Генрих жил и писал играючи, взахлеб, весело и в высшей степени естественно. Его отношения с советской действительностью не были, разумеется, лучезарными, но зато сам он словно бы излучал свет, опровергая расхожее мнение о "подпольном" литераторе как о существе мрачном, желчном, нищем и загнанном в угол. Я не знал более открытого, щедрого и жизнелюбивого человека это же, видимо, всегда чувствовали и дети, для них встречи с Генрихом превращались в праздник. Да и для всех тех, кто знал Генриха, слово "праздник" неотделимо ни от его облика, ни от его текстов. Праздник, не омрачаемый ни ранними инфарктами, ни гонениями со стороны "компетентных органов" во время скандальной истории с альманахом "Метрополь", ни многочисленными житейскими неурядицами все это как бы не касалось самого существа солнечной, игровой природы и поэтики Сапгира.

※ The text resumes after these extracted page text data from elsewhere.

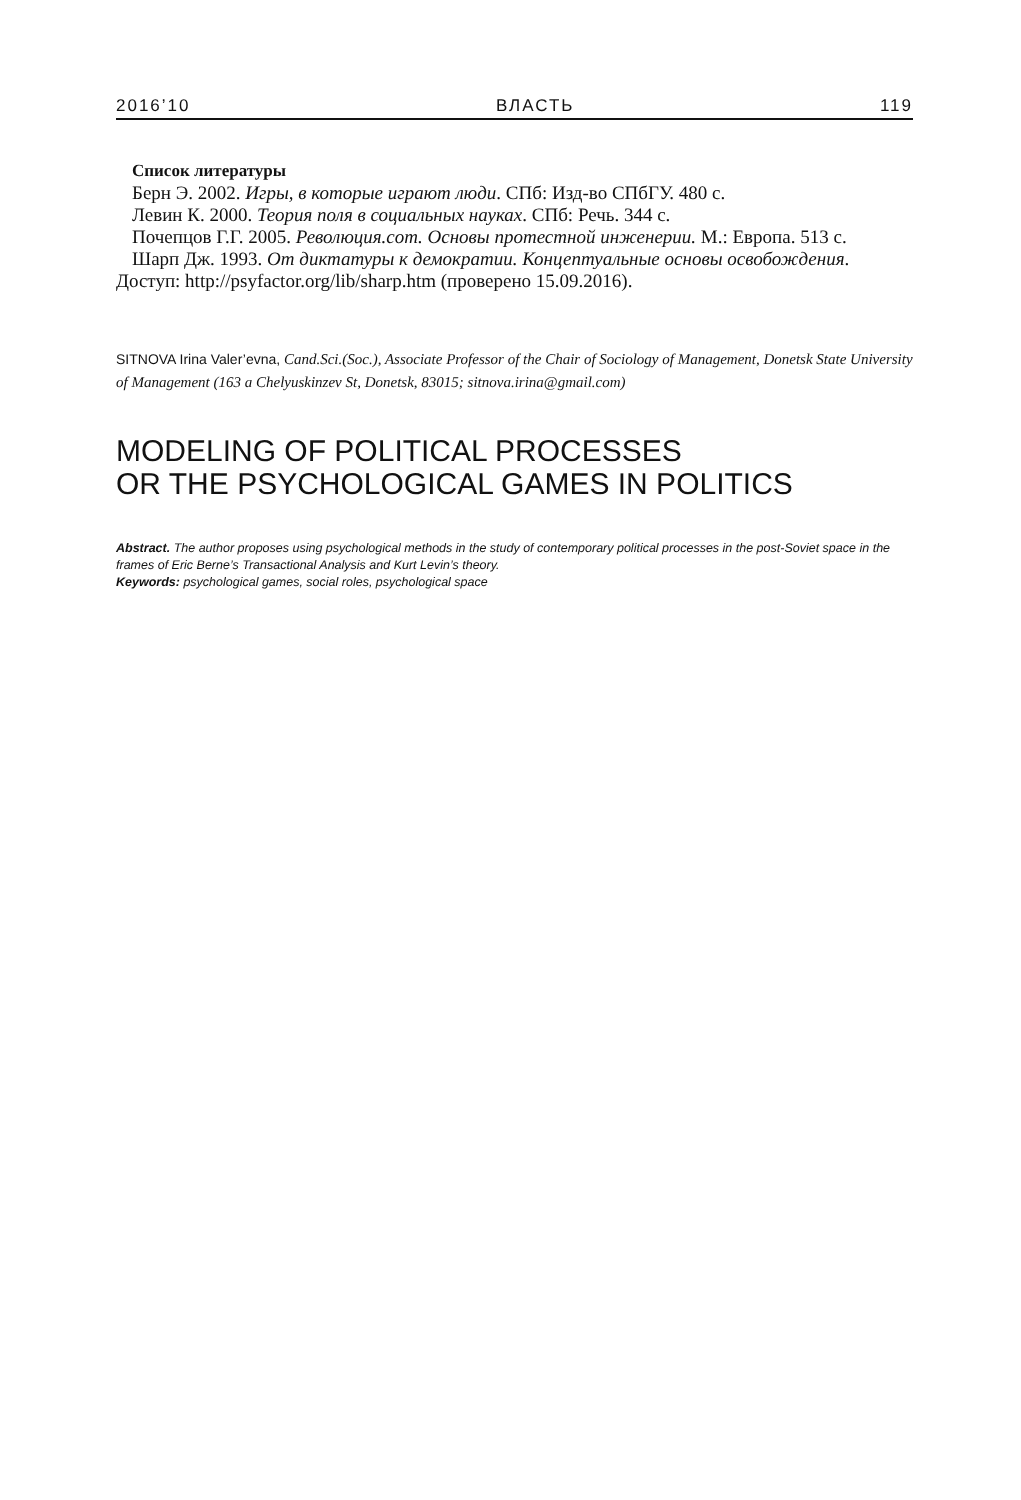2016’10 ВЛАСТЬ 119
Список литературы
Берн Э. 2002. Игры, в которые играют люди. СПб: Изд-во СПбГУ. 480 с.
Левин К. 2000. Теория поля в социальных науках. СПб: Речь. 344 с.
Почепцов Г.Г. 2005. Революция.com. Основы протестной инженерии. М.: Европа. 513 с.
Шарп Дж. 1993. От диктатуры к демократии. Концептуальные основы освобождения. Доступ: http://psyfactor.org/lib/sharp.htm (проверено 15.09.2016).
SITNOVA Irina Valer’evna, Cand.Sci.(Soc.), Associate Professor of the Chair of Sociology of Management, Donetsk State University of Management (163 a Chelyuskinzev St, Donetsk, 83015; sitnova.irina@gmail.com)
MODELING OF POLITICAL PROCESSES
OR THE PSYCHOLOGICAL GAMES IN POLITICS
Abstract. The author proposes using psychological methods in the study of contemporary political processes in the post-Soviet space in the frames of Eric Berne’s Transactional Analysis and Kurt Levin’s theory.
Keywords: psychological games, social roles, psychological space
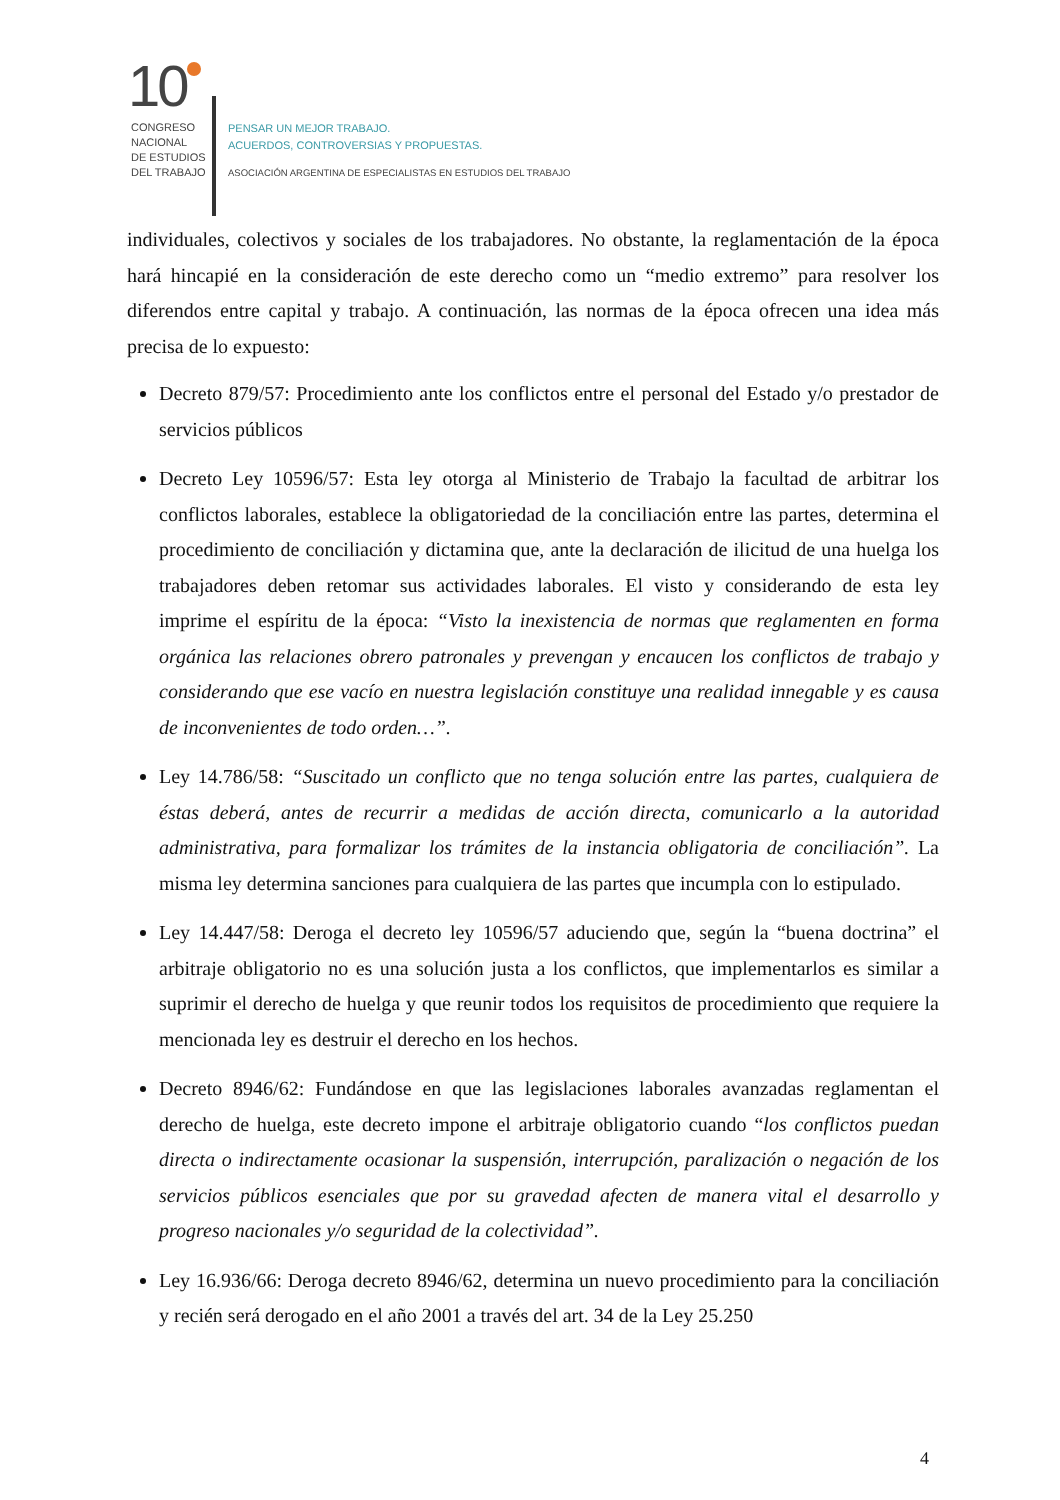10
CONGRESO
NACIONAL
DE ESTUDIOS
DEL TRABAJO
PENSAR UN MEJOR TRABAJO.
ACUERDOS, CONTROVERSIAS Y PROPUESTAS.
ASOCIACIÓN ARGENTINA DE ESPECIALISTAS EN ESTUDIOS DEL TRABAJO
individuales, colectivos y sociales de los trabajadores. No obstante, la reglamentación de la época hará hincapié en la consideración de este derecho como un “medio extremo” para resolver los diferendos entre capital y trabajo. A continuación, las normas de la época ofrecen una idea más precisa de lo expuesto:
Decreto 879/57: Procedimiento ante los conflictos entre el personal del Estado y/o prestador de servicios públicos
Decreto Ley 10596/57: Esta ley otorga al Ministerio de Trabajo la facultad de arbitrar los conflictos laborales, establece la obligatoriedad de la conciliación entre las partes, determina el procedimiento de conciliación y dictamina que, ante la declaración de ilicitud de una huelga los trabajadores deben retomar sus actividades laborales. El visto y considerando de esta ley imprime el espíritu de la época: “Visto la inexistencia de normas que reglamenten en forma orgánica las relaciones obrero patronales y prevengan y encaucen los conflictos de trabajo y considerando que ese vacío en nuestra legislación constituye una realidad innegable y es causa de inconvenientes de todo orden…”.
Ley 14.786/58: “Suscitado un conflicto que no tenga solución entre las partes, cualquiera de éstas deberá, antes de recurrir a medidas de acción directa, comunicarlo a la autoridad administrativa, para formalizar los trámites de la instancia obligatoria de conciliación”. La misma ley determina sanciones para cualquiera de las partes que incumpla con lo estipulado.
Ley 14.447/58: Deroga el decreto ley 10596/57 aduciendo que, según la “buena doctrina” el arbitraje obligatorio no es una solución justa a los conflictos, que implementarlos es similar a suprimir el derecho de huelga y que reunir todos los requisitos de procedimiento que requiere la mencionada ley es destruir el derecho en los hechos.
Decreto 8946/62: Fundándose en que las legislaciones laborales avanzadas reglamentan el derecho de huelga, este decreto impone el arbitraje obligatorio cuando “los conflictos puedan directa o indirectamente ocasionar la suspensión, interrupción, paralización o negación de los servicios públicos esenciales que por su gravedad afecten de manera vital el desarrollo y progreso nacionales y/o seguridad de la colectividad”.
Ley 16.936/66: Deroga decreto 8946/62, determina un nuevo procedimiento para la conciliación y recién será derogado en el año 2001 a través del art. 34 de la Ley 25.250
4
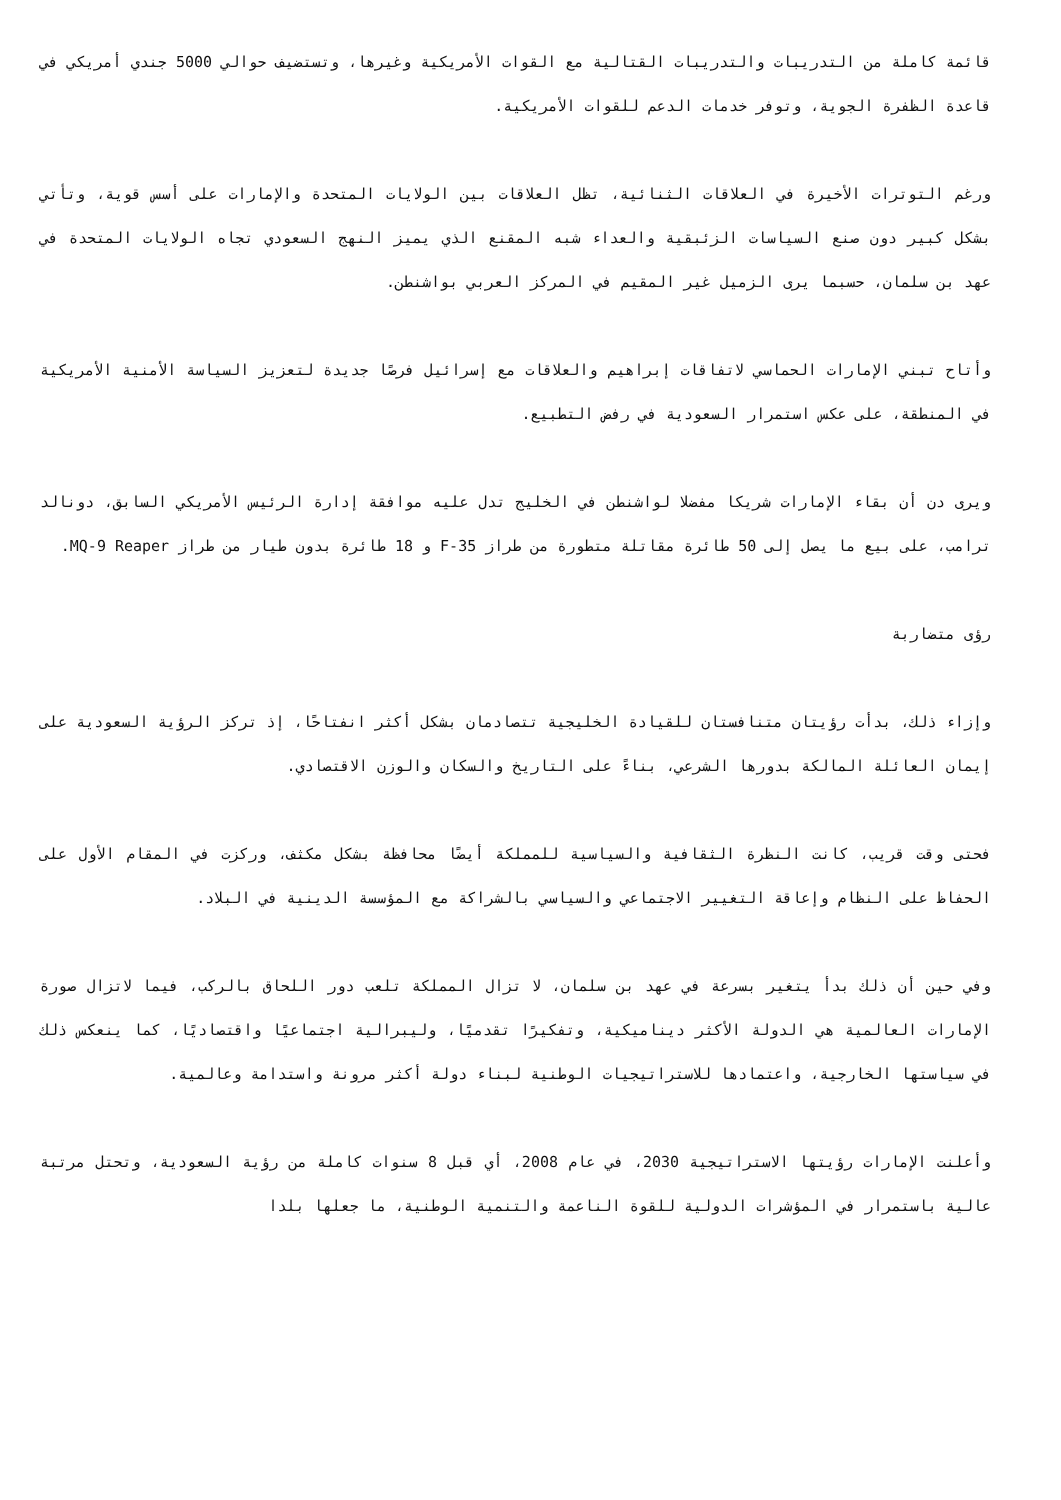قائمة كاملة من التدريبات والتدريبات القتالية مع القوات الأمريكية وغيرها، وتستضيف حوالي 5000 جندي أمريكي في قاعدة الظفرة الجوية، وتوفر خدمات الدعم للقوات الأمريكية.
ورغم التوترات الأخيرة في العلاقات الثنائية، تظل العلاقات بين الولايات المتحدة والإمارات على أسس قوية، وتأتي بشكل كبير دون صنع السياسات الزئبقية والعداء شبه المقنع الذي يميز النهج السعودي تجاه الولايات المتحدة في عهد بن سلمان، حسبما يرى الزميل غير المقيم في المركز العربي بواشنطن.
وأتاح تبني الإمارات الحماسي لاتفاقات إبراهيم والعلاقات مع إسرائيل فرصًا جديدة لتعزيز السياسة الأمنية الأمريكية في المنطقة، على عكس استمرار السعودية في رفض التطبيع.
ويرى دن أن بقاء الإمارات شريكا مفضلا لواشنطن في الخليج تدل عليه موافقة إدارة الرئيس الأمريكي السابق، دونالد ترامب، على بيع ما يصل إلى 50 طائرة مقاتلة متطورة من طراز F-35 و 18 طائرة بدون طيار من طراز MQ-9 Reaper.
رؤى متضاربة
وإزاء ذلك، بدأت رؤيتان متنافستان للقيادة الخليجية تتصادمان بشكل أكثر انفتاحًا، إذ تركز الرؤية السعودية على إيمان العائلة المالكة بدورها الشرعي، بناءً على التاريخ والسكان والوزن الاقتصادي.
فحتى وقت قريب، كانت النظرة الثقافية والسياسية للمملكة أيضًا محافظة بشكل مكثف، وركزت في المقام الأول على الحفاظ على النظام وإعاقة التغيير الاجتماعي والسياسي بالشراكة مع المؤسسة الدينية في البلاد.
وفي حين أن ذلك بدأ يتغير بسرعة في عهد بن سلمان، لا تزال المملكة تلعب دور اللحاق بالركب، فيما لاتزال صورة الإمارات العالمية هي الدولة الأكثر ديناميكية، وتفكيرًا تقدميًا، وليبرالية اجتماعيًا واقتصاديًا، كما ينعكس ذلك في سياستها الخارجية، واعتمادها للاستراتيجيات الوطنية لبناء دولة أكثر مرونة واستدامة وعالمية.
وأعلنت الإمارات رؤيتها الاستراتيجية 2030، في عام 2008، أي قبل 8 سنوات كاملة من رؤية السعودية، وتحتل مرتبة عالية باستمرار في المؤشرات الدولية للقوة الناعمة والتنمية الوطنية، ما جعلها بلدا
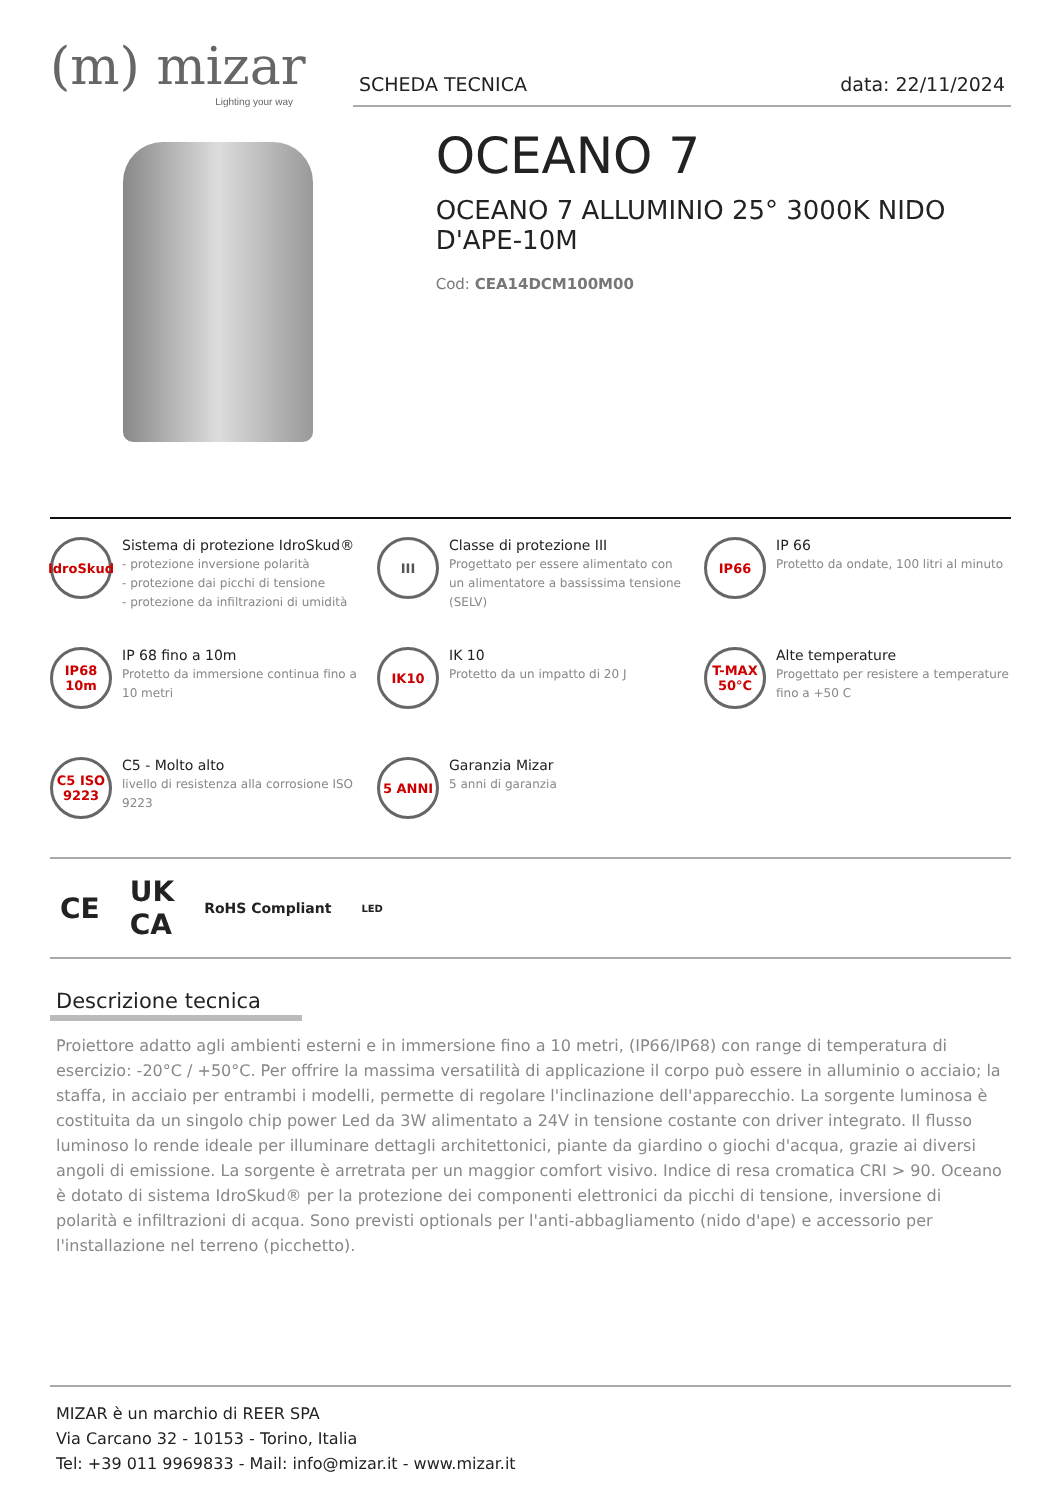(m) mizar
Lighting your way
SCHEDA TECNICA data: 22/11/2024
OCEANO 7
OCEANO 7 ALLUMINIO 25° 3000K NIDO D'APE-10M
Cod: CEA14DCM100M00
IdroSkud
Sistema di protezione IdroSkud®
- protezione inversione polarità
- protezione dai picchi di tensione
- protezione da infiltrazioni di umidità
III
Classe di protezione III
Progettato per essere alimentato con un alimentatore a bassissima tensione (SELV)
IP66
IP 66
Protetto da ondate, 100 litri al minuto
IP68 10m
IP 68 fino a 10m
Protetto da immersione continua fino a 10 metri
IK10
IK 10
Protetto da un impatto di 20 J
T-MAX 50°C
Alte temperature
Progettato per resistere a temperature fino a +50 C
C5 ISO 9223
C5 - Molto alto
livello di resistenza alla corrosione ISO 9223
5 ANNI
Garanzia Mizar
5 anni di garanzia
CE UK
CA RoHS Compliant LED
Descrizione tecnica
Proiettore adatto agli ambienti esterni e in immersione fino a 10 metri, (IP66/IP68) con range di temperatura di esercizio: -20°C / +50°C. Per offrire la massima versatilità di applicazione il corpo può essere in alluminio o acciaio; la staffa, in acciaio per entrambi i modelli, permette di regolare l'inclinazione dell'apparecchio. La sorgente luminosa è costituita da un singolo chip power Led da 3W alimentato a 24V in tensione costante con driver integrato. Il flusso luminoso lo rende ideale per illuminare dettagli architettonici, piante da giardino o giochi d'acqua, grazie ai diversi angoli di emissione. La sorgente è arretrata per un maggior comfort visivo. Indice di resa cromatica CRI > 90. Oceano è dotato di sistema IdroSkud® per la protezione dei componenti elettronici da picchi di tensione, inversione di polarità e infiltrazioni di acqua. Sono previsti optionals per l'anti-abbagliamento (nido d'ape) e accessorio per l'installazione nel terreno (picchetto).
MIZAR è un marchio di REER SPA
Via Carcano 32 - 10153 - Torino, Italia
Tel: +39 011 9969833 - Mail: info@mizar.it - www.mizar.it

Генрих виртуозно играл словами, но то была опасная игра, ибо жизнь поэта развертывалась на фоне зашоренной "совковой" реальности и постепенно, с годами, выстраивалась в совершенный, полифоничный художественный текст. В текст-вызов, способный противостоять тому "параду идиотов", зрителями, а то и участниками которого все мы являемся. Слова в стихах Спагира и сейчас чувствуют себя свободнее, чем люди на московских улицах, потому что изначально в его текстах слова не просто говорили о чем-то, но видели, осязали, обладали запахами и вкусом, любили друг друга, играли и дрались, ссорились и мирились, словом, вели себя так, как нормальные обитатели бараков, коммуналок, переулков и скверов столицы.
Сапгиру было тесно и неуютно среди парадных площадей. Его "творческой площадкой" навсегда остался подмосковный барак, населенный живописцами и музыкантами, поэтами и бомжами. Прямо по заповеди Пастернака "пригород, а не припев..." И вовсе не "барачная школа", никакое, в сущности, не "лианозовское направление", а некий вселенский Пригород, откуда стало вдруг ясно видно во все стороны света. С такой пронзительной ясностью, должно быть, ловили мир фасетчатые глаза серебристой мухи посреди балканского кошмара образ из последних стихов Сапгира. Он читал их за десять дней до смерти, на вечере журнала "Арион", во время фестиваля поэзии.
Генрих тогда прочел это, "косовское" стихотворение, и другое на смерть поэта Игоря Холина, с чьим именем теперь уже навсегда связано его собственное имя. "Кремировали как премировали..." о ком это? Обо мне? о вас? о самом Генрихе или о его ближайшем друге? Они вместе с Холиным, рука об руку, пришли в литературу, и в один год они ушли из жизни. В последний год уходящего века. Когда Генрих читал... нет, не читал, вынимал из себя, обнажал, выворачивал наружу эти стихи, что-то явственно произошло в душном, переполненном зале. Что-то произошло в облике самого выступающего, всех нас словно бы "выпрямило" и приподняло. Я почувствовал, что не могу удержать слез. В жизни не испытывал ничего подобного может быть, только один раз в момент первого публичного чтения Иосифа Бродского, осенью 1960 года.
Но Бродскому было 20, юношеская энергия тогда переполняла его, никого не оставляя равнодушным. А Генриху недавно исполнилось 70 лет, возраст для поэта запредельный. И однако от него в момент чтения исходила такая же по силе и пронзительности энергетическая волна, как и когда-то от юного Бродского. Вот уж действительно чудо, что-то необъяснимое. Это, наверное, и есть подлинная "власть слова". Власть, подчиняющая себе и возраст, и физиологию и даже самое смерть. Власть, которую впредь ничто уже скорее всего не способно ни свергнуть, ни отменить.